Business these days includes trying to gain a visa waiver to make it easier for Taiwanese students and others to come to the U.S. “We know the U.S. is our number one friend who wants to encourage more people to come, but they go to Japan, Canada, Australia and New Zealand because it is so difficult to come to the U.S., and once you get a visa and come in, immigration and customs are very strict,” Yuan said. But “we are the least dangerous people to Americans; even the Homeland Security people told me that.”

Also on his agenda are reaching agreements with the U.S. on extradition and a trade investment framework. In addition, Taiwan is seeking help from the U.S., Japan, Canada and other countries to allow it to participate in some international organizations like the United Nations’ World Health Organization and its decision-making body, the World Health Assembly. Taiwan lost its U.N. status in 1971, when the PRC became the official representative of China.

When severe acute respiratory syndrome (SARS) struck China badly, “we were kept in the dark so we could not help. If we were part of the WHA, we could help each other. Health is universal and we want to be part of it. This is nothing political,” Yuan emphasized. In May 2009, for the first time in 40 years, and with no objection from China, Taiwan was allowed to attend a WHO meeting as an observer.

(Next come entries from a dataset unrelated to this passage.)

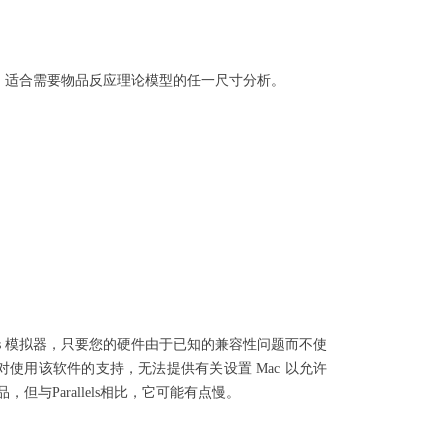
者。适合需要物品反应理论模型的任一尺寸分析。
ws 模拟器，只要您的硬件由于已知的兼容性问题而不使
供对使用该软件的支持，无法提供有关设置 Mac 以允许
费替代品，但与Parallels相比，它可能有点慢。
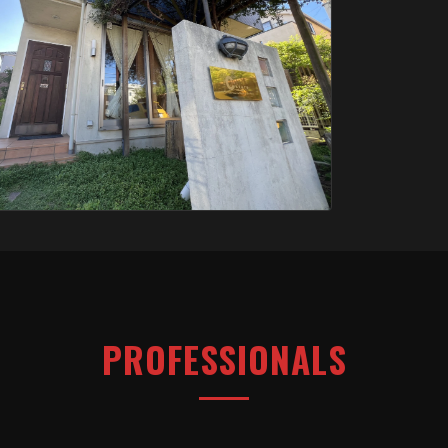
PROFESSIONALS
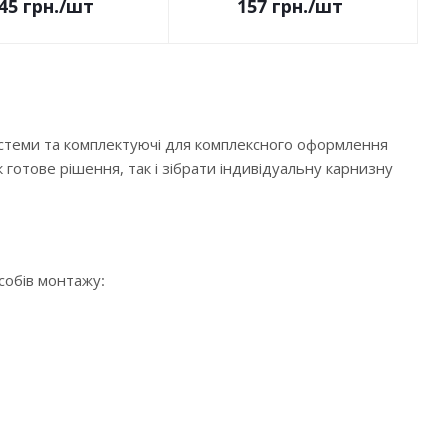
45
грн.
/шт
157
грн.
/шт
истеми та комплектуючі для комплексного оформлення
 готове рішення, так і зібрати індивідуальну карнизну
особів монтажу:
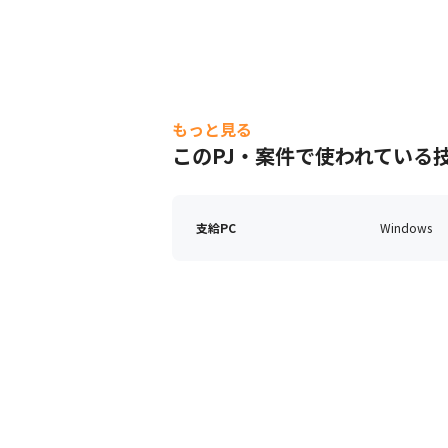
もっと見る
このPJ・案件で使われている
支給PC
Windows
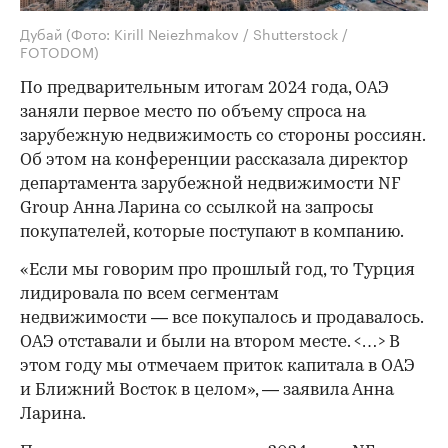
Дубай
(Фото: Kirill Neiezhmakov / Shutterstock /
FOTODOM)
По предварительным итогам 2024 года, ОАЭ
заняли первое место по объему спроса на
зарубежную недвижимость со стороны россиян.
Об этом на конференции рассказала директор
департамента зарубежной недвижимости NF
Group Анна Ларина со ссылкой на запросы
покупателей, которые поступают в компанию.
«Если мы говорим про прошлый год, то Турция
лидировала по всем сегментам
недвижимости — все покупалось и продавалось.
ОАЭ отставали и были на втором месте. <…> В
этом году мы отмечаем приток капитала в ОАЭ
и Ближний Восток в целом», — заявила Анна
Ларина.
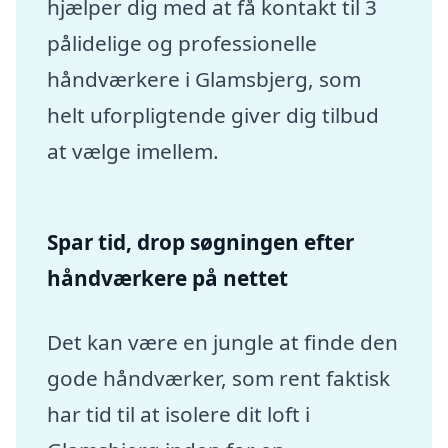
hjælper dig med at få kontakt til 3
pålidelige og professionelle
håndværkere i Glamsbjerg, som
helt uforpligtende giver dig tilbud
at vælge imellem.
Spar tid, drop søgningen efter
håndværkere på nettet
Det kan være en jungle at finde den
gode håndværker, som rent faktisk
har tid til at isolere dit loft i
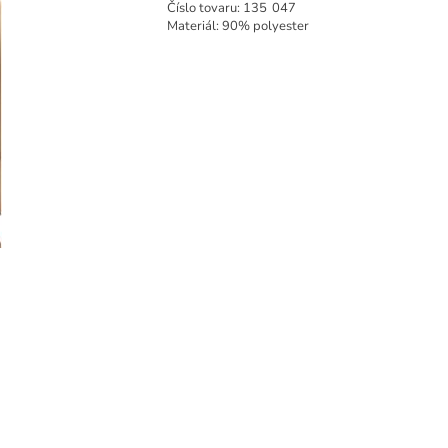
Číslo tovaru:
135
047
Materiál: 90% polyester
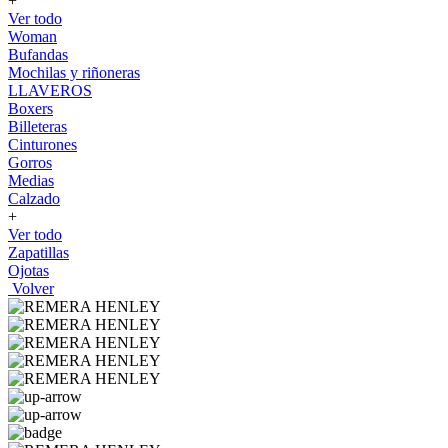
+
Ver todo
Woman
Bufandas
Mochilas y riñoneras
LLAVEROS
Boxers
Billeteras
Cinturones
Gorros
Medias
Calzado
+
Ver todo
Zapatillas
Ojotas
Volver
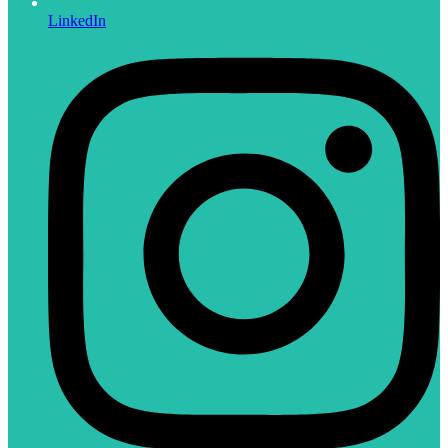
LinkedIn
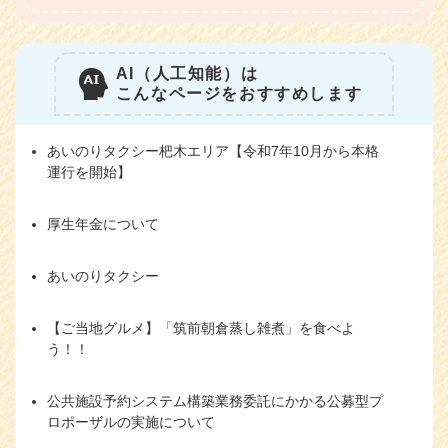
AI（人工知能）は
こんなページをおすすめします
あいのりタクシー杷木エリア【令和7年10月から本格
運行を開始】
厚生年金について
あいのりタクシー
【ご当地グルメ】「筑前朝倉蒸し雑煮」を食べよ
う！！
公共施設予約システム構築業務委託にかかる公募型プ
ロポーザルの実施について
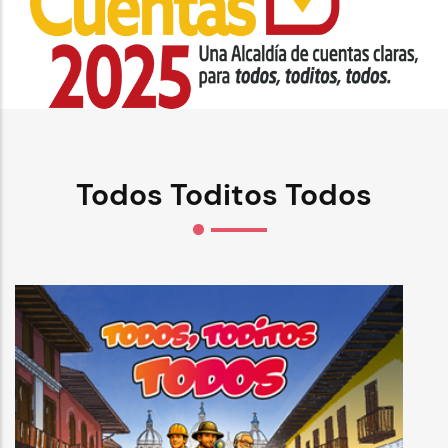
Todos Toditos Todos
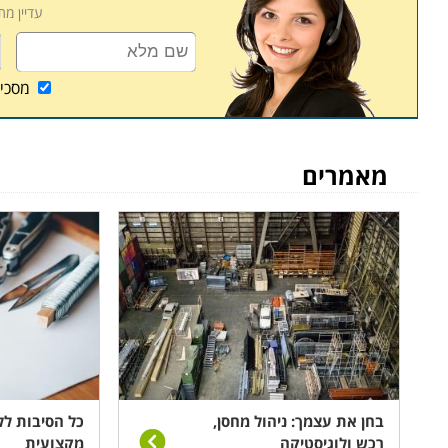
עדיין מ
קורס ניהול מחסן ממוחשב נערך פעם או פעמיים בשבוע
שיעורי השלמה במידה ופספסתם את אחד השיעורים או
מסכי
מאמרים
בחן את עצמך: ניהול מחסן,
כל הסיבות לל
רכש ולוגיסטיקה
מקצועית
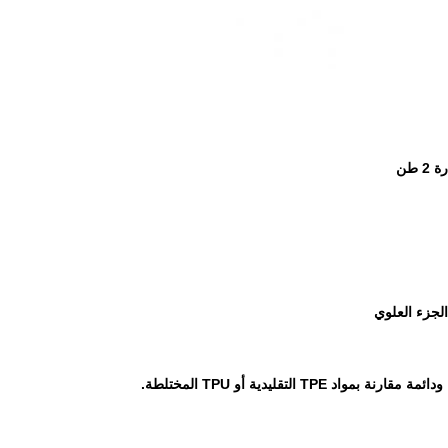
لجزء العلوي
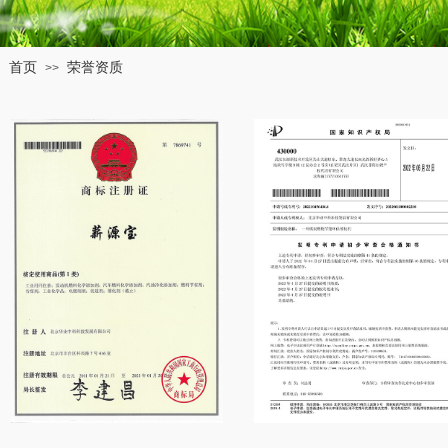
首页
荣誉资质
>>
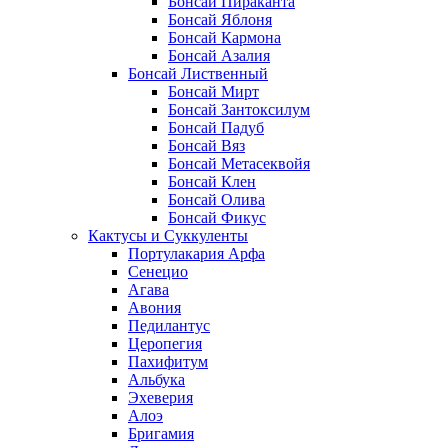
Бонсай Пираканта
Бонсай Яблоня
Бонсай Кармона
Бонсай Азалия
Бонсай Лиственный
Бонсай Мирт
Бонсай Зантоксилум
Бонсай Падуб
Бонсай Вяз
Бонсай Метасеквойя
Бонсай Клен
Бонсай Олива
Бонсай Фикус
Кактусы и Суккуленты
Портулакария Арфа
Сенецио
Агава
Авония
Педилантус
Церопегия
Пахифитум
Альбука
Эхеверия
Алоэ
Бригамия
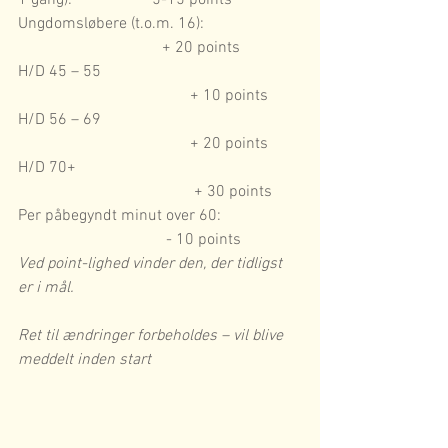
1 gang):                    5-15 points
Ungdomsløbere (t.o.m. 16):                        
                                    + 20 points
H/D 45 – 55                                                  
                                           + 10 points
H/D 56 – 69                                                  
                                           + 20 points
H/D 70+                                                        
                                            + 30 points
Per påbegyndt minut over 60:                    
                                     - 10 points
Ved point-lighed vinder den, der tidligst 
er i mål.
Ret til ændringer forbeholdes – vil blive 
meddelt inden start 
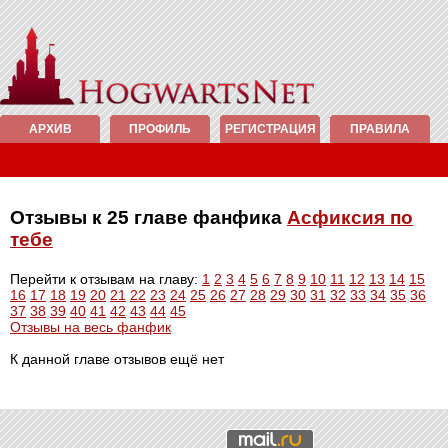
АРХИВ
ПРОФИЛЬ
РЕГИСТРАЦИЯ
ПРАВИЛА
Отзывы к 25 главе фанфика
Асфиксия по
тебе
Перейти к отзывам на главу:
1
2
3
4
5
6
7
8
9
10
11
12
13
14
15
16
17
18
19
20
21
22
23
24
25
26
27
28
29
30
31
32
33
34
35
36
37
38
39
40
41
42
43
44
45
Отзывы на весь фанфик
К данной главе отзывов ещё нет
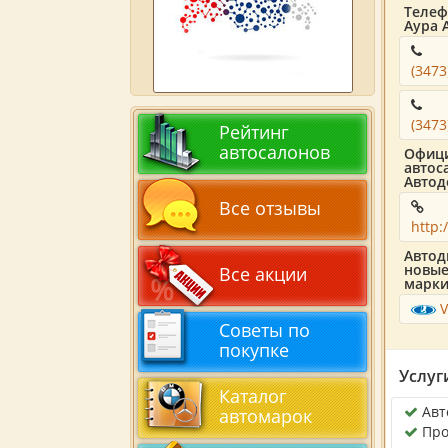
Телеф
Аура 
(3473
(3473
Рейтинг
автосалонов
Офици
автос
Автод
Все отзывы
http:
Автод
новые
Все акции
марки
Советы по
покупке
Услуг
Каталог
Авт
автомарок
Про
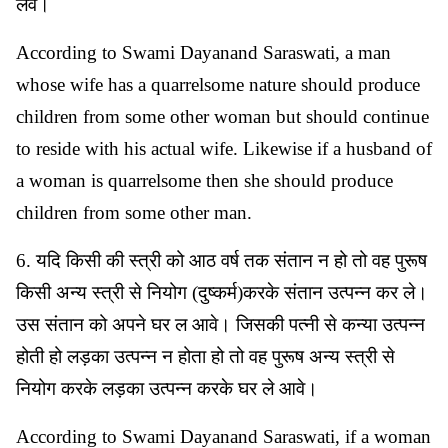
लेवे।
According to Swami Dayanand Saraswati, a man
whose wife has a quarrelsome nature should produce
children from some other woman but should continue
to reside with his actual wife. Likewise if a husband of
a woman is quarrelsome then she should produce
children from some other man.
6. यदि किसी की स्त्री को आठ वर्ष तक संतान न हो तो वह पुरूष
किसी अन्य स्त्री से नियोग (दुष्कर्म)करके संतान उत्पन्न कर ले।
उस संतान को अपने घर ल आवे। जिसकी पत्नी से कन्या उत्पन्न
होती हो लड़का उत्पन्न न होता हो तो वह पुरूष अन्य स्त्री से
नियोग करके लड़का उत्पन्न करके घर ले आवे।
According to Swami Dayanand Saraswati, if a woman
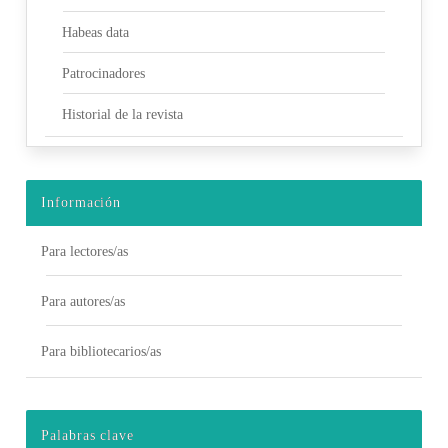
Habeas data
Patrocinadores
Historial de la revista
Información
Para lectores/as
Para autores/as
Para bibliotecarios/as
Palabras clave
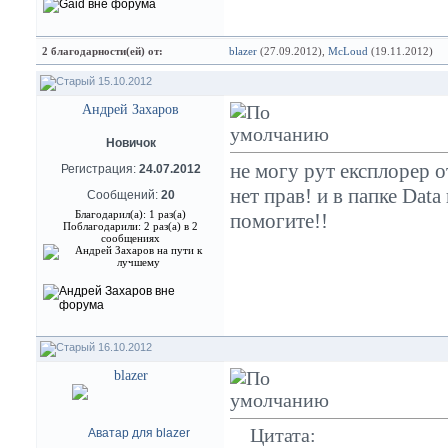
2 благодарности(ей) от:
blazer
(27.09.2012),
McLoud
(19.11.2012)
15.10.2012
Андрей Захаров
Новичок
не могу рут експлорер 
Регистрация:
24.07.2012
нет прав! и в папке Data 
Сообщений:
20
Благодарил(а): 1 раз(а)
помогите!!
Поблагодарили: 2 раз(а) в 2
сообщениях
16.10.2012
blazer
Цитата:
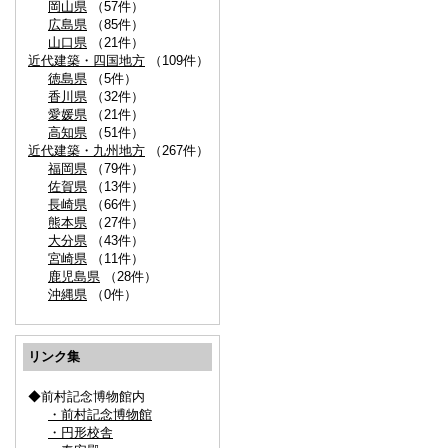
岡山県
（57件）
広島県
（85件）
山口県
（21件）
近代建築・四国地方
（109件）
徳島県
（5件）
香川県
（32件）
愛媛県
（21件）
高知県
（51件）
近代建築・九州地方
（267件）
福岡県
（79件）
佐賀県
（13件）
長崎県
（66件）
熊本県
（27件）
大分県
（43件）
宮崎県
（11件）
鹿児島県
（28件）
沖縄県
（0件）
リンク集
◆前村記念博物館内
・前村記念博物館
・円形校舎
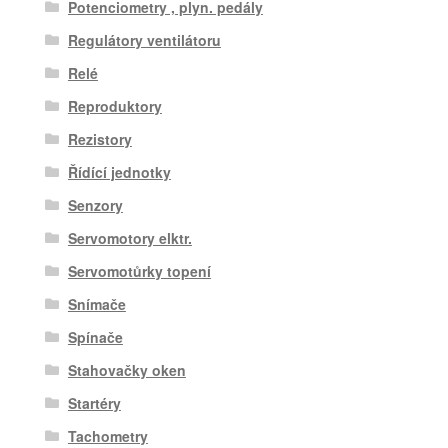
Potenciometry , plyn. pedály
Regulátory ventilátoru
Relé
Reproduktory
Rezistory
Řídící jednotky
Senzory
Servomotory elktr.
Servomotůrky topení
Snímače
Spínače
Stahovačky oken
Startéry
Tachometry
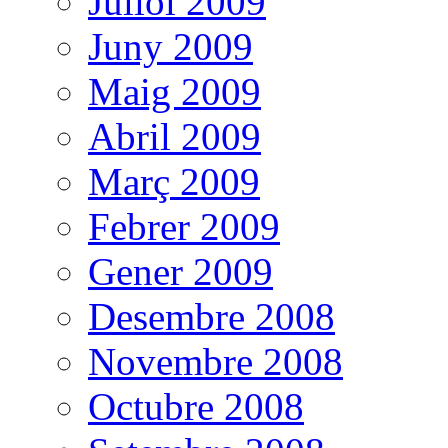
Juliol 2009
Juny 2009
Maig 2009
Abril 2009
Març 2009
Febrer 2009
Gener 2009
Desembre 2008
Novembre 2008
Octubre 2008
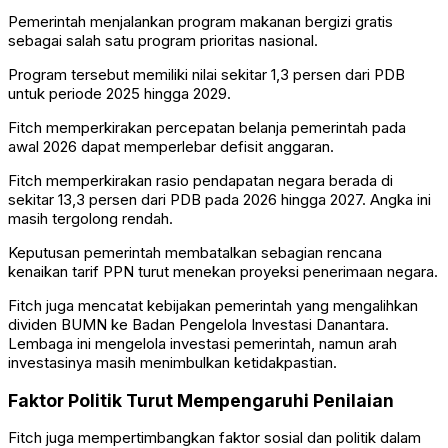
Pemerintah menjalankan program makanan bergizi gratis
sebagai salah satu program prioritas nasional.
Program tersebut memiliki nilai sekitar 1,3 persen dari PDB
untuk periode 2025 hingga 2029.
Fitch memperkirakan percepatan belanja pemerintah pada
awal 2026 dapat memperlebar defisit anggaran.
Fitch memperkirakan rasio pendapatan negara berada di
sekitar 13,3 persen dari PDB pada 2026 hingga 2027. Angka ini
masih tergolong rendah.
Keputusan pemerintah membatalkan sebagian rencana
kenaikan tarif PPN turut menekan proyeksi penerimaan negara.
Fitch juga mencatat kebijakan pemerintah yang mengalihkan
dividen BUMN ke Badan Pengelola Investasi Danantara.
Lembaga ini mengelola investasi pemerintah, namun arah
investasinya masih menimbulkan ketidakpastian.
Faktor Politik Turut Mempengaruhi Penilaian
Fitch juga mempertimbangkan faktor sosial dan politik dalam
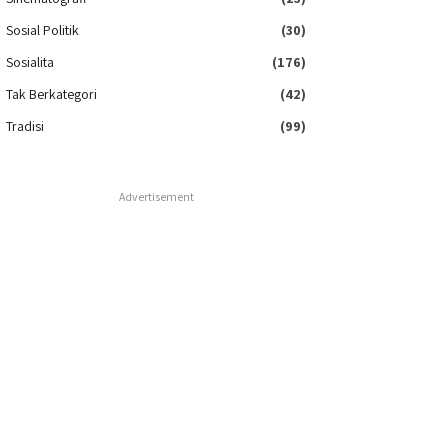
Sosial Politik
(30)
Sosialita
(176)
Tak Berkategori
(42)
Tradisi
(99)
Advertisement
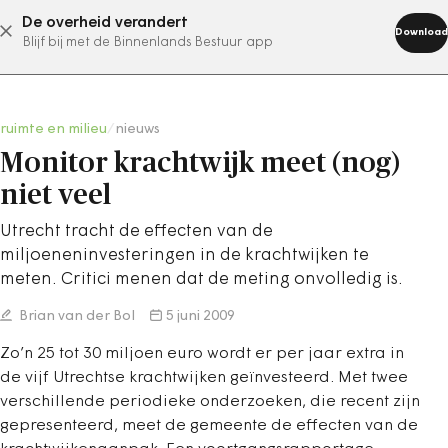
De overheid verandert
abonneer nu
Download
Blijf bij met de Binnenlands Bestuur app
ruimte en milieu
/
nieuws
Monitor krachtwijk meet (nog)
niet veel
Utrecht tracht de effecten van de
miljoeneninvesteringen in de krachtwijken te
meten. Critici menen dat de meting onvolledig is.
Brian van der Bol
5 juni 2009
Zo’n 25 tot 30 miljoen euro wordt er per jaar extra in
de vijf Utrechtse krachtwijken geïnvesteerd. Met twee
verschillende periodieke onderzoeken, die recent zijn
gepresenteerd, meet de gemeente de effecten van de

Similarly, Taiwan wanted to participate in the U.N. Climate Change Conference in Copenhagen in December. “We asked the U.S., the United Nations, everybody, why not have Taiwan participate? This is nothing political. Everybody has to be involved,” he said.

Because of climate change, he continued, sea level has become “a big threat” to his island. A typhoon and heavy rains last August wiped out several villages and cost more than 650 lives and “we should share this experience with the international community. We need an early warning system to know if an earthquake or hurricane or typhoon is going to hit us,” Yuan said. “This is a legitimate request, and we can make a contribution, but if we are not part of the U.N. climate change, how can we help? We want more support from the U.S. and other major countries to be part of it.”

Further, he asserted, “it’s ridiculous” that Taiwan, with so many flights into and out of the country, is not part of the International Civil Aviation Organization. “This is a reasonable request but it takes time. Not just the U.S. alone or China alone can decide if we can be part of it. We have to get everybody’s support,” he said. “Hopefully, in a year or two, we will get some kind of status in the ICAO.” Becoming involved in climate change talks might take longer “because they just had the Copenhagen discussion, but you always set a goal. We think there is a good chance for us and it is one of our goals now,” Yuan said.

While the absence of full diplomatic ties with the U.S. is “a limitation” on what Taiwan can achieve in the international community, Yuan said it does not diminish the values Taiwan offers, particularly to U.S. and to China through relationships that will benefit all three countries. “The core value of our tie with the U.S. is democracy, and we are the best example to influence mainland China down the road because we share the same culture, same race and same traditions. There are one million Taiwanese living in China and so much intermarriage. That kind of influence and impact down the road will be tremendous,” Yuan declared.

In conclusion he pointed again to our common democracy as the bond holding the relationship together. “That is a reason that the U.S. can not give up Taiwan, a reason for the U.S. to promote Taiwan. We still consider the U.S. the most important country to us. We can easily trust the U.S., while it’s still a question how much we can trust China, a communist country. We love your system and we are grateful for the support of the U.S. for the past 60 years that has enabled us to stand tall. We are proud of ourselves, and I am very optimistic. As long as we never give up, I think we’re going to do well.”